The sheer volume of money being pumped into the country, paired with the challenges of vetting contractors and subcontractors, created a system that was ripe for exploitation.
“In the past 20 years, Afghanistan has seen the sudden emergence of millionaires and billionaires,” said an Afghan anti-corruption expert, who lives in Afghanistan and asked not to be named due to fears for her security.
“Those who were awarded contracts were often parliamentarians, ministers, or individuals closely associated with high-ranking government officials including the parliamentarians, ministers, vice presidents, or the president,” she added.
Vicious Cycle of Compromise
Among these well-connected Afghans was Rashid Popal, whose cousin, Hamid Karzai, served as president from 2002 to 2014.
Popal co-owned Watan Risk Management, a powerful Afghan firm described in a 2010 U.S. congressional report as “the principal private security provider and broker for the American supply chain in Afghanistan.”
The report, “Warlord, Inc.,” examined $2.2 billion in contracts paid to trucking and security firms tasked with transporting supplies to American troops throughout the country, often in remote or dangerous areas.
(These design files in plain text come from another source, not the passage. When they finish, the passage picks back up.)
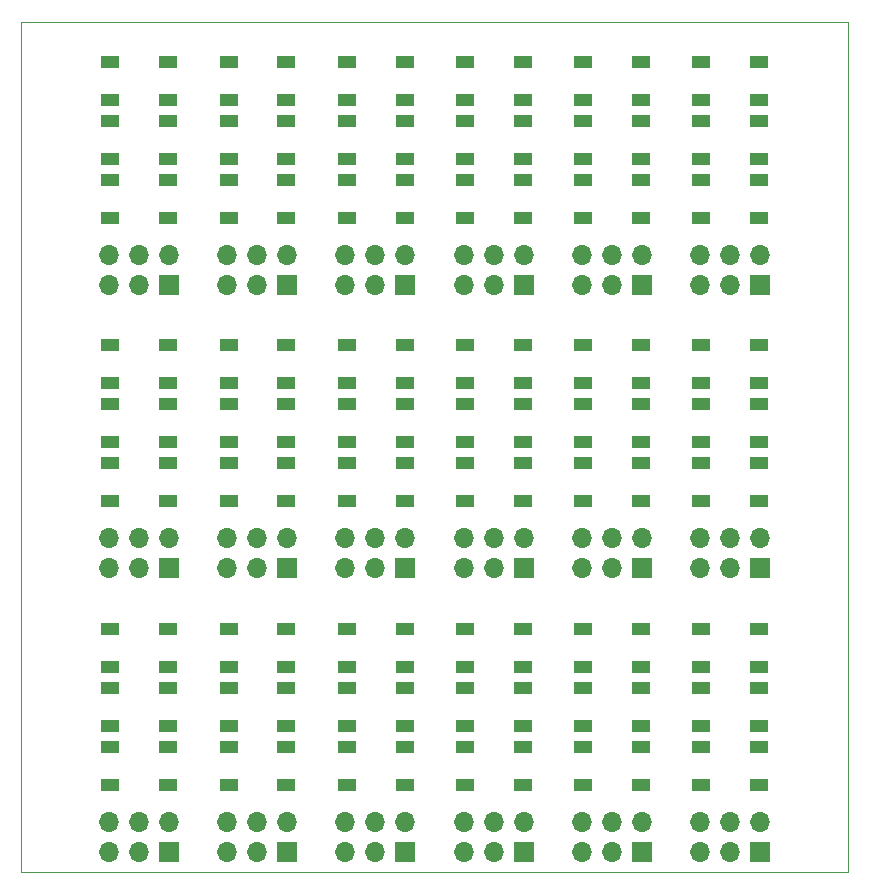
<source format=gbr>
G04 #@! TF.GenerationSoftware,KiCad,Pcbnew,5.1.10-88a1d61d58~90~ubuntu21.04.1*
G04 #@! TF.CreationDate,2021-10-01T11:59:45+02:00*
G04 #@! TF.ProjectId,IndicatorLeds,496e6469-6361-4746-9f72-4c6564732e6b,rev?*
G04 #@! TF.SameCoordinates,Original*
G04 #@! TF.FileFunction,Soldermask,Top*
G04 #@! TF.FilePolarity,Negative*
%FSLAX46Y46*%
G04 Gerber Fmt 4.6, Leading zero omitted, Abs format (unit mm)*
G04 Created by KiCad (PCBNEW 5.1.10-88a1d61d58~90~ubuntu21.04.1) date 2021-10-01 11:59:45*
%MOMM*%
%LPD*%
G01*
G04 APERTURE LIST*
G04 #@! TA.AperFunction,Profile*
%ADD10C,0.100000*%
G04 #@! TD*
%ADD11R,1.700000X1.700000*%
%ADD12O,1.700000X1.700000*%
%ADD13R,1.500000X1.000000*%
G04 APERTURE END LIST*
D10*
X45000000Y-49999000D02*
X110000000Y-49999000D01*
X45000000Y-122001000D02*
X45000000Y-49999000D01*
X115001000Y-122001000D02*
X45000000Y-122001000D01*
X115001000Y-49999000D02*
X115001000Y-122001000D01*
X110000000Y-49999000D02*
X115001000Y-49999000D01*
D11*
G04 #@! TO.C,J1*
X107529026Y-120261011D03*
D12*
X107529026Y-117721011D03*
X104989026Y-120261011D03*
X104989026Y-117721011D03*
X102449026Y-120261011D03*
X102449026Y-117721011D03*
G04 #@! TD*
D13*
G04 #@! TO.C,D1*
X107450026Y-114600011D03*
X107450026Y-111400011D03*
X102550026Y-114600011D03*
X102550026Y-111400011D03*
G04 #@! TD*
G04 #@! TO.C,D2*
X107450026Y-109600011D03*
X107450026Y-106400011D03*
X102550026Y-109600011D03*
X102550026Y-106400011D03*
G04 #@! TD*
G04 #@! TO.C,D3*
X107450026Y-104600011D03*
X107450026Y-101400011D03*
X102550026Y-104600011D03*
X102550026Y-101400011D03*
G04 #@! TD*
D11*
G04 #@! TO.C,J1*
X97529021Y-120261011D03*
D12*
X97529021Y-117721011D03*
X94989021Y-120261011D03*
X94989021Y-117721011D03*
X92449021Y-120261011D03*
X92449021Y-117721011D03*
G04 #@! TD*
D13*
G04 #@! TO.C,D1*
X97450021Y-114600011D03*
X97450021Y-111400011D03*
X92550021Y-114600011D03*
X92550021Y-111400011D03*
G04 #@! TD*
G04 #@! TO.C,D2*
X97450021Y-109600011D03*
X97450021Y-106400011D03*
X92550021Y-109600011D03*
X92550021Y-106400011D03*
G04 #@! TD*
G04 #@! TO.C,D3*
X97450021Y-104600011D03*
X97450021Y-101400011D03*
X92550021Y-104600011D03*
X92550021Y-101400011D03*
G04 #@! TD*
D11*
G04 #@! TO.C,J1*
X87529016Y-120261011D03*
D12*
X87529016Y-117721011D03*
X84989016Y-120261011D03*
X84989016Y-117721011D03*
X82449016Y-120261011D03*
X82449016Y-117721011D03*
G04 #@! TD*
D13*
G04 #@! TO.C,D1*
X87450016Y-114600011D03*
X87450016Y-111400011D03*
X82550016Y-114600011D03*
X82550016Y-111400011D03*
G04 #@! TD*
G04 #@! TO.C,D2*
X87450016Y-109600011D03*
X87450016Y-106400011D03*
X82550016Y-109600011D03*
X82550016Y-106400011D03*
G04 #@! TD*
G04 #@! TO.C,D3*
X87450016Y-104600011D03*
X87450016Y-101400011D03*
X82550016Y-104600011D03*
X82550016Y-101400011D03*
G04 #@! TD*
D11*
G04 #@! TO.C,J1*
X77529011Y-120261011D03*
D12*
X77529011Y-117721011D03*
X74989011Y-120261011D03*
X74989011Y-117721011D03*
X72449011Y-120261011D03*
X72449011Y-117721011D03*
G04 #@! TD*
D13*
G04 #@! TO.C,D1*
X77450011Y-114600011D03*
X77450011Y-111400011D03*
X72550011Y-114600011D03*
X72550011Y-111400011D03*
G04 #@! TD*
G04 #@! TO.C,D2*
X77450011Y-109600011D03*
X77450011Y-106400011D03*
X72550011Y-109600011D03*
X72550011Y-106400011D03*
G04 #@! TD*
G04 #@! TO.C,D3*
X77450011Y-104600011D03*
X77450011Y-101400011D03*
X72550011Y-104600011D03*
X72550011Y-101400011D03*
G04 #@! TD*
D11*
G04 #@! TO.C,J1*
X67529006Y-120261011D03*
D12*
X67529006Y-117721011D03*
X64989006Y-120261011D03*
X64989006Y-117721011D03*
X62449006Y-120261011D03*
X62449006Y-117721011D03*
G04 #@! TD*
D13*
G04 #@! TO.C,D1*
X67450006Y-114600011D03*
X67450006Y-111400011D03*
X62550006Y-114600011D03*
X62550006Y-111400011D03*
G04 #@! TD*
G04 #@! TO.C,D2*
X67450006Y-109600011D03*
X67450006Y-106400011D03*
X62550006Y-109600011D03*
X62550006Y-106400011D03*
G04 #@! TD*
G04 #@! TO.C,D3*
X67450006Y-104600011D03*
X67450006Y-101400011D03*
X62550006Y-104600011D03*
X62550006Y-101400011D03*
G04 #@! TD*
D11*
G04 #@! TO.C,J1*
X57529001Y-120261011D03*
D12*
X57529001Y-117721011D03*
X54989001Y-120261011D03*
X54989001Y-117721011D03*
X52449001Y-120261011D03*
X52449001Y-117721011D03*
G04 #@! TD*
D13*
G04 #@! TO.C,D1*
X57450001Y-114600011D03*
X57450001Y-111400011D03*
X52550001Y-114600011D03*
X52550001Y-111400011D03*
G04 #@! TD*
G04 #@! TO.C,D2*
X57450001Y-109600011D03*
X57450001Y-106400011D03*
X52550001Y-109600011D03*
X52550001Y-106400011D03*
G04 #@! TD*
G04 #@! TO.C,D3*
X57450001Y-104600011D03*
X57450001Y-101400011D03*
X52550001Y-104600011D03*
X52550001Y-101400011D03*
G04 #@! TD*
D11*
G04 #@! TO.C,J1*
X107529026Y-96261006D03*
D12*
X107529026Y-93721006D03*
X104989026Y-96261006D03*
X104989026Y-93721006D03*
X102449026Y-96261006D03*
X102449026Y-93721006D03*
G04 #@! TD*
D13*
G04 #@! TO.C,D1*
X107450026Y-90600006D03*
X107450026Y-87400006D03*
X102550026Y-90600006D03*
X102550026Y-87400006D03*
G04 #@! TD*
G04 #@! TO.C,D2*
X107450026Y-85600006D03*
X107450026Y-82400006D03*
X102550026Y-85600006D03*
X102550026Y-82400006D03*
G04 #@! TD*
G04 #@! TO.C,D3*
X107450026Y-80600006D03*
X107450026Y-77400006D03*
X102550026Y-80600006D03*
X102550026Y-77400006D03*
G04 #@! TD*
D11*
G04 #@! TO.C,J1*
X97529021Y-96261006D03*
D12*
X97529021Y-93721006D03*
X94989021Y-96261006D03*
X94989021Y-93721006D03*
X92449021Y-96261006D03*
X92449021Y-93721006D03*
G04 #@! TD*
D13*
G04 #@! TO.C,D1*
X97450021Y-90600006D03*
X97450021Y-87400006D03*
X92550021Y-90600006D03*
X92550021Y-87400006D03*
G04 #@! TD*
G04 #@! TO.C,D2*
X97450021Y-85600006D03*
X97450021Y-82400006D03*
X92550021Y-85600006D03*
X92550021Y-82400006D03*
G04 #@! TD*
G04 #@! TO.C,D3*
X97450021Y-80600006D03*
X97450021Y-77400006D03*
X92550021Y-80600006D03*
X92550021Y-77400006D03*
G04 #@! TD*
D11*
G04 #@! TO.C,J1*
X87529016Y-96261006D03*
D12*
X87529016Y-93721006D03*
X84989016Y-96261006D03*
X84989016Y-93721006D03*
X82449016Y-96261006D03*
X82449016Y-93721006D03*
G04 #@! TD*
D13*
G04 #@! TO.C,D1*
X87450016Y-90600006D03*
X87450016Y-87400006D03*
X82550016Y-90600006D03*
X82550016Y-87400006D03*
G04 #@! TD*
G04 #@! TO.C,D2*
X87450016Y-85600006D03*
X87450016Y-82400006D03*
X82550016Y-85600006D03*
X82550016Y-82400006D03*
G04 #@! TD*
G04 #@! TO.C,D3*
X87450016Y-80600006D03*
X87450016Y-77400006D03*
X82550016Y-80600006D03*
X82550016Y-77400006D03*
G04 #@! TD*
D11*
G04 #@! TO.C,J1*
X77529011Y-96261006D03*
D12*
X77529011Y-93721006D03*
X74989011Y-96261006D03*
X74989011Y-93721006D03*
X72449011Y-96261006D03*
X72449011Y-93721006D03*
G04 #@! TD*
D13*
G04 #@! TO.C,D1*
X77450011Y-90600006D03*
X77450011Y-87400006D03*
X72550011Y-90600006D03*
X72550011Y-87400006D03*
G04 #@! TD*
G04 #@! TO.C,D2*
X77450011Y-85600006D03*
X77450011Y-82400006D03*
X72550011Y-85600006D03*
X72550011Y-82400006D03*
G04 #@! TD*
G04 #@! TO.C,D3*
X77450011Y-80600006D03*
X77450011Y-77400006D03*
X72550011Y-80600006D03*
X72550011Y-77400006D03*
G04 #@! TD*
D11*
G04 #@! TO.C,J1*
X67529006Y-96261006D03*
D12*
X67529006Y-93721006D03*
X64989006Y-96261006D03*
X64989006Y-93721006D03*
X62449006Y-96261006D03*
X62449006Y-93721006D03*
G04 #@! TD*
D13*
G04 #@! TO.C,D1*
X67450006Y-90600006D03*
X67450006Y-87400006D03*
X62550006Y-90600006D03*
X62550006Y-87400006D03*
G04 #@! TD*
G04 #@! TO.C,D2*
X67450006Y-85600006D03*
X67450006Y-82400006D03*
X62550006Y-85600006D03*
X62550006Y-82400006D03*
G04 #@! TD*
G04 #@! TO.C,D3*
X67450006Y-80600006D03*
X67450006Y-77400006D03*
X62550006Y-80600006D03*
X62550006Y-77400006D03*
G04 #@! TD*
D11*
G04 #@! TO.C,J1*
X57529001Y-96261006D03*
D12*
X57529001Y-93721006D03*
X54989001Y-96261006D03*
X54989001Y-93721006D03*
X52449001Y-96261006D03*
X52449001Y-93721006D03*
G04 #@! TD*
D13*
G04 #@! TO.C,D1*
X57450001Y-90600006D03*
X57450001Y-87400006D03*
X52550001Y-90600006D03*
X52550001Y-87400006D03*
G04 #@! TD*
G04 #@! TO.C,D2*
X57450001Y-85600006D03*
X57450001Y-82400006D03*
X52550001Y-85600006D03*
X52550001Y-82400006D03*
G04 #@! TD*
G04 #@! TO.C,D3*
X57450001Y-80600006D03*
X57450001Y-77400006D03*
X52550001Y-80600006D03*
X52550001Y-77400006D03*
G04 #@! TD*
D11*
G04 #@! TO.C,J1*
X107529026Y-72261001D03*
D12*
X107529026Y-69721001D03*
X104989026Y-72261001D03*
X104989026Y-69721001D03*
X102449026Y-72261001D03*
X102449026Y-69721001D03*
G04 #@! TD*
D13*
G04 #@! TO.C,D1*
X107450026Y-66600001D03*
X107450026Y-63400001D03*
X102550026Y-66600001D03*
X102550026Y-63400001D03*
G04 #@! TD*
G04 #@! TO.C,D2*
X107450026Y-61600001D03*
X107450026Y-58400001D03*
X102550026Y-61600001D03*
X102550026Y-58400001D03*
G04 #@! TD*
G04 #@! TO.C,D3*
X107450026Y-56600001D03*
X107450026Y-53400001D03*
X102550026Y-56600001D03*
X102550026Y-53400001D03*
G04 #@! TD*
D11*
G04 #@! TO.C,J1*
X97529021Y-72261001D03*
D12*
X97529021Y-69721001D03*
X94989021Y-72261001D03*
X94989021Y-69721001D03*
X92449021Y-72261001D03*
X92449021Y-69721001D03*
G04 #@! TD*
D13*
G04 #@! TO.C,D1*
X97450021Y-66600001D03*
X97450021Y-63400001D03*
X92550021Y-66600001D03*
X92550021Y-63400001D03*
G04 #@! TD*
G04 #@! TO.C,D2*
X97450021Y-61600001D03*
X97450021Y-58400001D03*
X92550021Y-61600001D03*
X92550021Y-58400001D03*
G04 #@! TD*
G04 #@! TO.C,D3*
X97450021Y-56600001D03*
X97450021Y-53400001D03*
X92550021Y-56600001D03*
X92550021Y-53400001D03*
G04 #@! TD*
D11*
G04 #@! TO.C,J1*
X87529016Y-72261001D03*
D12*
X87529016Y-69721001D03*
X84989016Y-72261001D03*
X84989016Y-69721001D03*
X82449016Y-72261001D03*
X82449016Y-69721001D03*
G04 #@! TD*
D13*
G04 #@! TO.C,D1*
X87450016Y-66600001D03*
X87450016Y-63400001D03*
X82550016Y-66600001D03*
X82550016Y-63400001D03*
G04 #@! TD*
G04 #@! TO.C,D2*
X87450016Y-61600001D03*
X87450016Y-58400001D03*
X82550016Y-61600001D03*
X82550016Y-58400001D03*
G04 #@! TD*
G04 #@! TO.C,D3*
X87450016Y-56600001D03*
X87450016Y-53400001D03*
X82550016Y-56600001D03*
X82550016Y-53400001D03*
G04 #@! TD*
D11*
G04 #@! TO.C,J1*
X77529011Y-72261001D03*
D12*
X77529011Y-69721001D03*
X74989011Y-72261001D03*
X74989011Y-69721001D03*
X72449011Y-72261001D03*
X72449011Y-69721001D03*
G04 #@! TD*
D13*
G04 #@! TO.C,D1*
X77450011Y-66600001D03*
X77450011Y-63400001D03*
X72550011Y-66600001D03*
X72550011Y-63400001D03*
G04 #@! TD*
G04 #@! TO.C,D2*
X77450011Y-61600001D03*
X77450011Y-58400001D03*
X72550011Y-61600001D03*
X72550011Y-58400001D03*
G04 #@! TD*
G04 #@! TO.C,D3*
X77450011Y-56600001D03*
X77450011Y-53400001D03*
X72550011Y-56600001D03*
X72550011Y-53400001D03*
G04 #@! TD*
D11*
G04 #@! TO.C,J1*
X67529006Y-72261001D03*
D12*
X67529006Y-69721001D03*
X64989006Y-72261001D03*
X64989006Y-69721001D03*
X62449006Y-72261001D03*
X62449006Y-69721001D03*
G04 #@! TD*
D13*
G04 #@! TO.C,D1*
X67450006Y-66600001D03*
X67450006Y-63400001D03*
X62550006Y-66600001D03*
X62550006Y-63400001D03*
G04 #@! TD*
G04 #@! TO.C,D2*
X67450006Y-61600001D03*
X67450006Y-58400001D03*
X62550006Y-61600001D03*
X62550006Y-58400001D03*
G04 #@! TD*
G04 #@! TO.C,D3*
X67450006Y-56600001D03*
X67450006Y-53400001D03*
X62550006Y-56600001D03*
X62550006Y-53400001D03*
G04 #@! TD*
D11*
G04 #@! TO.C,J1*
X57529001Y-72261001D03*
D12*
X57529001Y-69721001D03*
X54989001Y-72261001D03*
X54989001Y-69721001D03*
X52449001Y-72261001D03*
X52449001Y-69721001D03*
G04 #@! TD*
D13*
G04 #@! TO.C,D1*
X57450001Y-66600001D03*
X57450001Y-63400001D03*
X52550001Y-66600001D03*
X52550001Y-63400001D03*
G04 #@! TD*
G04 #@! TO.C,D2*
X57450001Y-61600001D03*
X57450001Y-58400001D03*
X52550001Y-61600001D03*
X52550001Y-58400001D03*
G04 #@! TD*
G04 #@! TO.C,D3*
X57450001Y-56600001D03*
X57450001Y-53400001D03*
X52550001Y-56600001D03*
X52550001Y-53400001D03*
G04 #@! TD*
M02*

</source>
It found that contractors, including Watan Risk Management, were using U.S. taxpayer dollars to regularly pay off Taliban commanders and other militants, as well as government security forces, in return for safe passage of the convoys they were guarding.
It was a vicious cycle — paying off the Taliban in order to supply troops fighting the Taliban — that made corruption and compromise inevitable for security firms like Watan, according to the “Warlord, Inc.” investigation, whose findings painted a damning portrait of how U.S. supply efforts were structured.
“What we were saying wasn’t that these guys were doing something wrong,” said Scott Lindsay, a lawyer who served as chief counsel to the investigation. “We were saying that the whole fucking design was fundamentally flawed.”
Popal denied congressional investigators’ assertions that he was paying off the Taliban.
Leaked property data show that a year after the publication of Warlord, Inc., Popal bought an office in the high-end Jumeirah Bay Tower. He also currently owns a villa in the Jumeirah Golf Estates. Although data doesn’t indicate when he purchased it, comparable villas have sold for the equivalent of $3.8 million in the past six months.
Popal did not respond to emails sent to two addresses that appear on documents related to his companies.
Destination Dubai
Afghanistan experts say they are not surprised that contractors profiteering from 20 years of U.S. funding chose to purchase properties in Dubai.
In 2022, Dubai’s luxury residential property market ranked fourth globally, behind only Los Angeles, New York and London, according to Knight Frank, an international property consulting group.
That same year, the UAE was added to a “gray list” by the Financial Action Task Force, an intergovernmental anti-money laundering watchdog. (It was removed from the list this year after the task force found it had improved its anti-money laundering measures.)
“Dubai became a kind of back office for the licit and illicit side of the war,” said Smith of the International Crisis Group, adding that rumors abounded in Kabul of money pouring into the UAE.
John Tierney, a former Democratic congressman from Massachusetts who played a key role in the “Warlord, Inc.” investigation, said congressional hearings revealed a significant flow of cash out of Afghanistan and into Dubai.
“There was one incident where they just basically had pallets with cash stacked on it and wrapped in cellophane,” said Tierney, who now heads the Center for Arms Control and Non-Proliferation in Washington. “They put it on planes and zipped it out.”